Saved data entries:

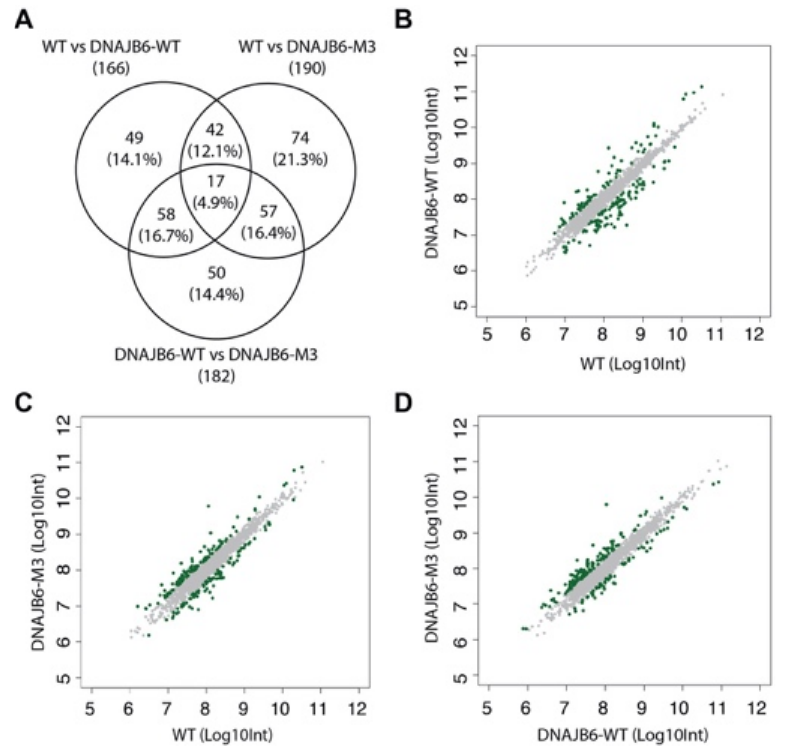
Figure 5. Identification of differentially expressed proteins among WT, DNAJB6-WT, and DNAJB6- M3 EVs. ( A ) Venn diagram of differentially expressed proteins in WT, DNAJB6-WT, and DNAJB6-M3 EVs. Scatter plot depicting differential intensity values for proteins found in ( B ) WT and DNAJB6-WT, ( C ) WT and DNAJB6-M3, and ( D ) DNAJB6-WT and DNAJB6-M3. Green dots represent proteins with differential expression of FC > 2, i.e., >|Antilog (0.3)|. Int: intensity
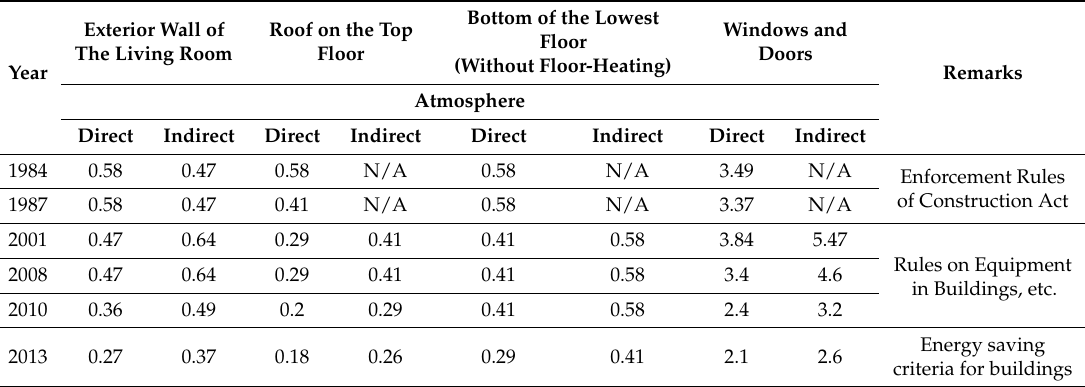
Table 9. Changes in the thermal transmittance of envelope design criteria in South Korea (Central region, not including multi-unit houses or apartments) (Unit: W/m 2 · K).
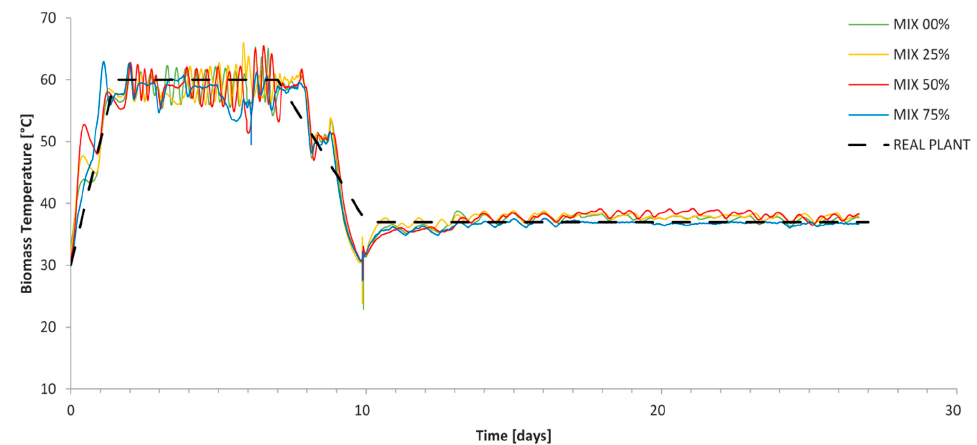
Figure 6. Temperature profiles during composting process.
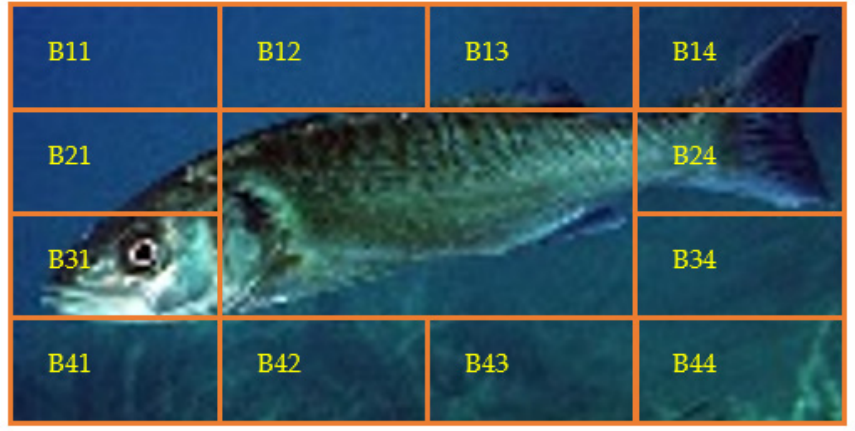
Figure 2. Segmentation for the validation of the “Contour1 + Colored Regions” path.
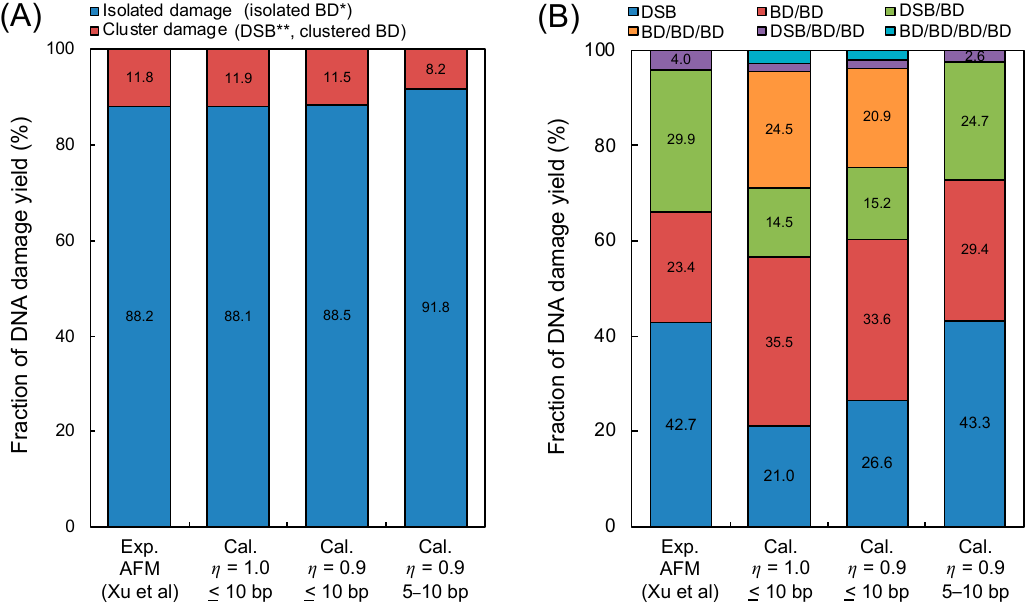
Figure 2. DNA damage complexity obtained by atomic force microscopy (AFM) imaging and simulation. ( A ) is the fraction of isolated base damage (BD) and complex damage (complex BD (cBD), double-strand break (DSB)); ( B ) is the type of complex DNA damage (DSB, BD/BD, DSB/BD, BD/BD/BD, DSB/BD/BD, BD/BD/BD/BD). The experimental results were obtained using AFM imaging for complex damage with BD reported by Xu et al. [41], where the energy of the X-ray is 70 kVp. The calculation represents the estimation based on Equations (2)–(5), where the determination of isolated or complex damage follows the summary in Table 1.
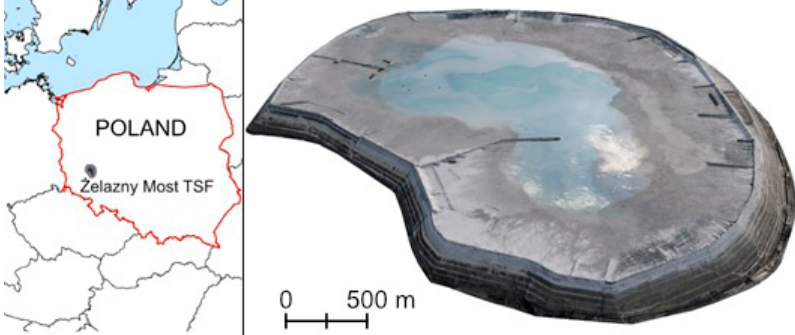
Figure 1. Location ( left ) and 3-D visualisation ( right ) of Ż elazny Most tailings storage facility (TSF), Poland.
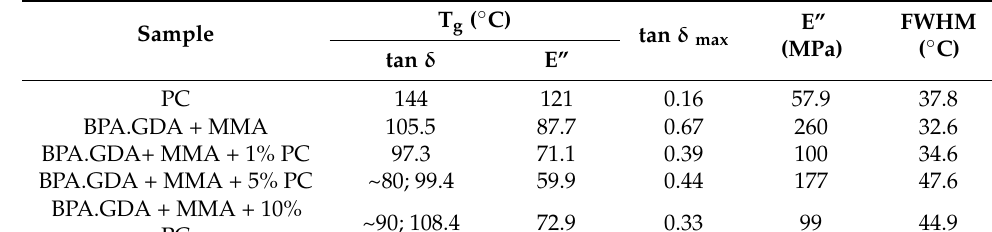
Table 4. Dynamic mechanical analysis (DMA) data of obtained materials.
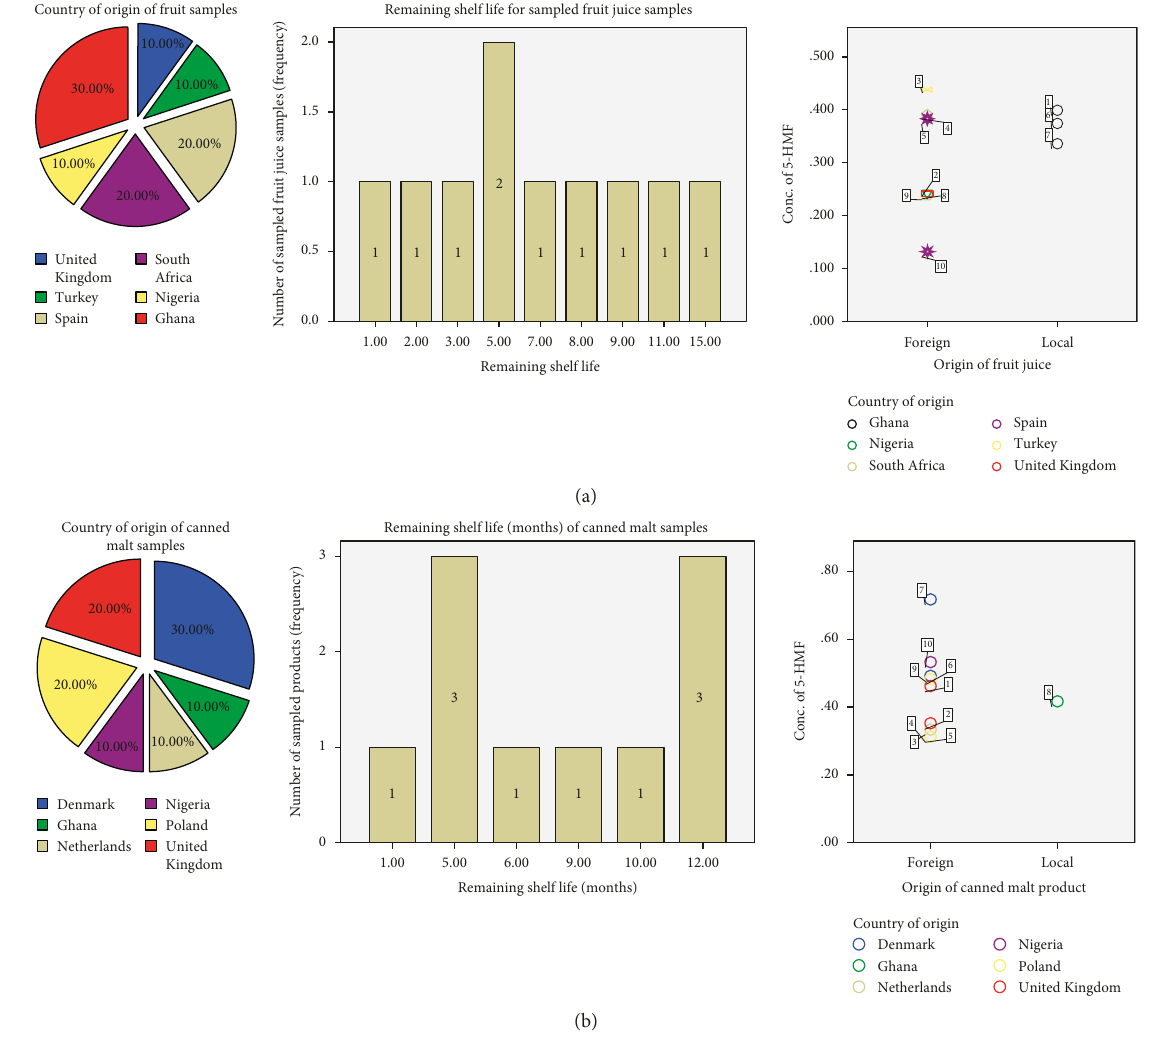
Figure 5: (a) Data generated from fruit juice products sampled from the market ( N juice samples taken were of the Ghanaian origin. Sampled products had 1–15 months remaining of their shelf lives at the time of collection. (b) Data generated from canned malt products sampled from the market ( N samples ( N 1) taken were of the Ghanaian origin. Sampled products had 1–12 months remaining of their shelf lives at the time of (cid:31)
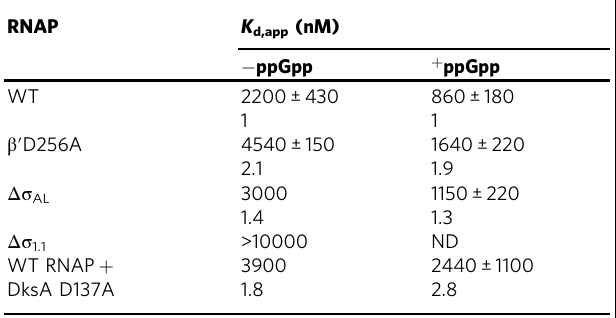
Table 1 Apparent af fi nities of DksA to wild-type and mutant RNAPs on the rrnB P1 promoter.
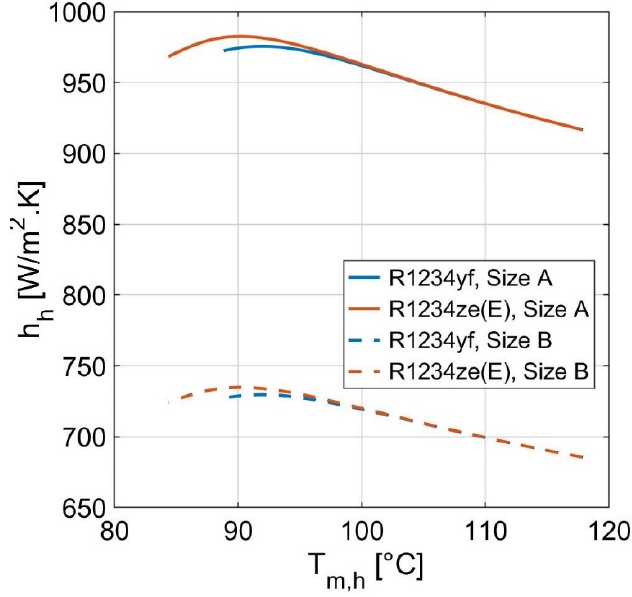
Figure 15. Hot stream convection coefficient at different plate sizes: size A (marked with solid lines) and size B (marked with dashed lines) at various mean hot stream temperatures.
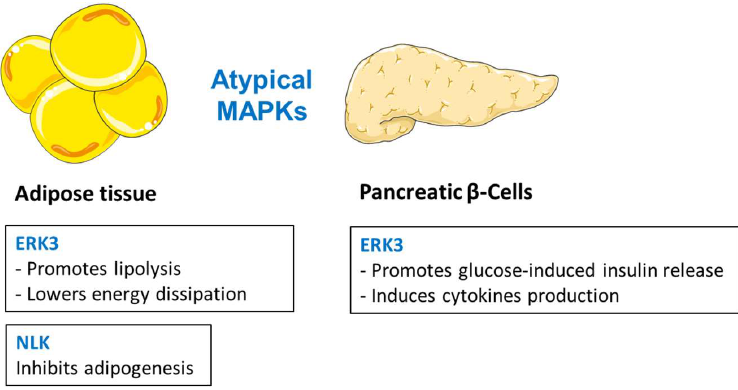
Figure 5. The role of atypical MAPKs in regulation of metabolism.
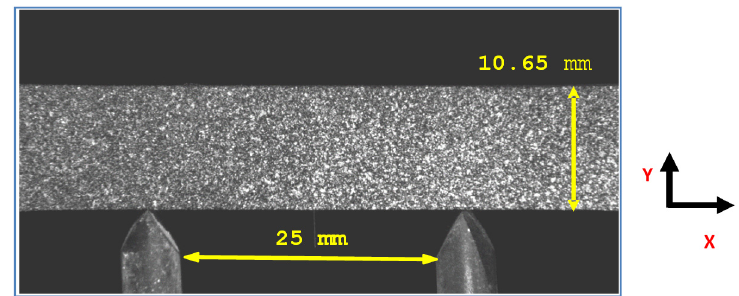
Figure 4. Sprayed speckle pattern and image scale.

→ **Required action**: What is needed is an exact repeat of every entry above, with the pictures left out.

→ **Solution below**:
Figure 5. Identification of differentially expressed proteins among WT, DNAJB6-WT, and DNAJB6- M3 EVs. ( A ) Venn diagram of differentially expressed proteins in WT, DNAJB6-WT, and DNAJB6-M3 EVs. Scatter plot depicting differential intensity values for proteins found in ( B ) WT and DNAJB6-WT, ( C ) WT and DNAJB6-M3, and ( D ) DNAJB6-WT and DNAJB6-M3. Green dots represent proteins with differential expression of FC > 2, i.e., >|Antilog (0.3)|. Int: intensity
Table 9. Changes in the thermal transmittance of envelope design criteria in South Korea (Central region, not including multi-unit houses or apartments) (Unit: W/m 2 · K).
Figure 6. Temperature profiles during composting process.
Figure 2. Segmentation for the validation of the “Contour1 + Colored Regions” path.
Figure 2. DNA damage complexity obtained by atomic force microscopy (AFM) imaging and simulation. ( A ) is the fraction of isolated base damage (BD) and complex damage (complex BD (cBD), double-strand break (DSB)); ( B ) is the type of complex DNA damage (DSB, BD/BD, DSB/BD, BD/BD/BD, DSB/BD/BD, BD/BD/BD/BD). The experimental results were obtained using AFM imaging for complex damage with BD reported by Xu et al. [41], where the energy of the X-ray is 70 kVp. The calculation represents the estimation based on Equations (2)–(5), where the determination of isolated or complex damage follows the summary in Table 1.
Figure 1. Location ( left ) and 3-D visualisation ( right ) of Ż elazny Most tailings storage facility (TSF), Poland.
Table 4. Dynamic mechanical analysis (DMA) data of obtained materials.
Figure 5: (a) Data generated from fruit juice products sampled from the market ( N juice samples taken were of the Ghanaian origin. Sampled products had 1–15 months remaining of their shelf lives at the time of collection. (b) Data generated from canned malt products sampled from the market ( N samples ( N 1) taken were of the Ghanaian origin. Sampled products had 1–12 months remaining of their shelf lives at the time of (cid:31)
Table 1 Apparent af fi nities of DksA to wild-type and mutant RNAPs on the rrnB P1 promoter.
Figure 15. Hot stream convection coefficient at different plate sizes: size A (marked with solid lines) and size B (marked with dashed lines) at various mean hot stream temperatures.
Figure 5. The role of atypical MAPKs in regulation of metabolism.
Figure 4. Sprayed speckle pattern and image scale.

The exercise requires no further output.